I don't think you can judge it just day by day, or what's happened this week, or what happened last week. I do think you need to have some historic perspective on this, and I think if you take a historical perspective on what we've done in Iraq, that, in fact, that will have been the watershed year, if you will.
You can't measure W, Rove and Co performance daily, quarterly, or by polls...well, then his statement tells us a whole lot about how the Veep measures success: ...the same way you measure evidence for supporting illegitimate wars and ivasions of countries, in the broadest, most favorable terms.

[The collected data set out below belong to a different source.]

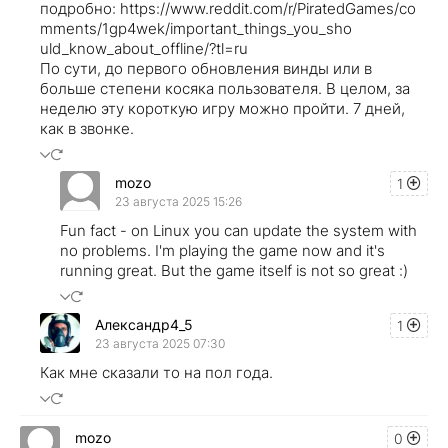
подробно: https://www.reddit.com/r/PiratedGames/co
mments/1gp4wek/important_things_you_sho
uld_know_about_offline/?tl=ru
По сути, до первого обновления винды или в
больше степени косяка пользователя. В целом, за
неделю эту короткую игру можно пройти. 7 дней,
как в звонке.
mozo
1
23 августа 2025 15:26
Fun fact - on Linux you can update the system with
no problems. I'm playing the game now and it's
running great. But the game itself is not so great :)
Александр4_5
1
23 августа 2025 07:30
Как мне сказали то на пол года.
mozo
0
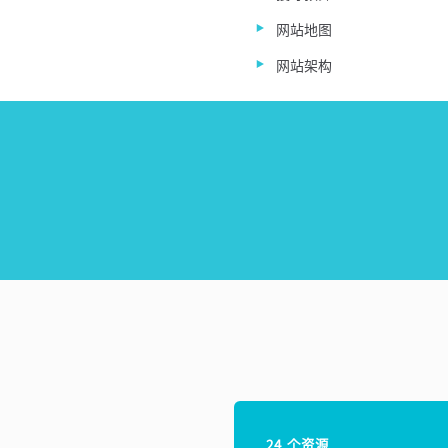
网站地图
网站架构
24 个资源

Of course, later on in the interview, The Big Dick states out right that he's not making any qualifications as to how well he has done over his career, but that it's up to "history," and "others," to evaluate him. Me? I give him an F or something that reflects the very unethical and immoral behavior lower than an F. How about you?
Q Speaking of books, Valerie Plame Wilson has gotten a book contract, the CIA officer who became known through the CIA leak case. Any interest in reading that book?

THE VICE PRESIDENT: No, I didn't read her husband's book either.

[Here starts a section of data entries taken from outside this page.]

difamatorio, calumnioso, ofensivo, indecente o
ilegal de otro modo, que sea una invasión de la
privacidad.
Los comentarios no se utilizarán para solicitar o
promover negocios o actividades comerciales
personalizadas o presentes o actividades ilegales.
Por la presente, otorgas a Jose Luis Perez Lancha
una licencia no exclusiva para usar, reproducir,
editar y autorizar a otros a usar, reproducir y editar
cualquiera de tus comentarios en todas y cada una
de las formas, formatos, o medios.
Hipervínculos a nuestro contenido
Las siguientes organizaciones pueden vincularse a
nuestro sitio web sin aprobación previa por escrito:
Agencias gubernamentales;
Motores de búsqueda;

Q You have been in public life for a very long time. Do you think the American people really have a sense of who you are?

THE VICE PRESIDENT: Well, some of them do, perhaps. But that's not why I got involved in public life in the first place. I feel enormously privileged to have had the opportunity over the years to work for several different Presidents. When I started in the White House back in the Nixon administration, I was one of the youngest people in the West Wing, now I'm the oldest. The intervening periods, I've worked directly for four Presidents and worked closely with others from the perspective of the Congress. It has been a remarkable career from my perspective. I've loved it and still enjoy very much doing it. History will decide how I did. Others can evaluate my performance. A lot of voters have had that opportunity over the years. Fortunately, I've never lost an election. That doesn't mean that I might not lose one if I continued long enough in the business, but I'm not going to be in the business that much longer anyway.

6 comments:

Jeremy said...

I give him an F as well (duh).

This is a great article, perhaps foreseeing exactly how history will judge this administration.

Unknown said...

I say he has killed us financially and politically with the rest of the world..it will take a decade to fix his "legacy".

I read the RS article..not bad. I never rated this bonehead above a dandelion in intelligence..so what does that say about his supporters? :P

Anonymous said...


History?

A plan lacking a means of putting itself into effect is useless.

If this administration is remembered for anything at all, it will be for incompetence.

E. g: proposing privating social security with a way to pay for it. Proposing 'democracy' in Iraq as an afterthought for a 'country' that didn't even know how to hold a school board meeting.

Anonymous said...

G.O.P. - "Grand Optimists Party"

Ken Grandlund said...

By what measure is three national elections in one year for the same governing body measured successful? Only in the Bizarro world of Cheney, I guess.

By those standards, shooting someone in the face and not actually killing them could be called a successful hunting trip!

isabelita said...

Cheney, Bush, Rove, et al are a bunch of aging losers who are acting as corporate raiders to fund their old ages. I say we rise up, USA shareholders, and get these fuckers incarcerated so they can't golf into their golden years.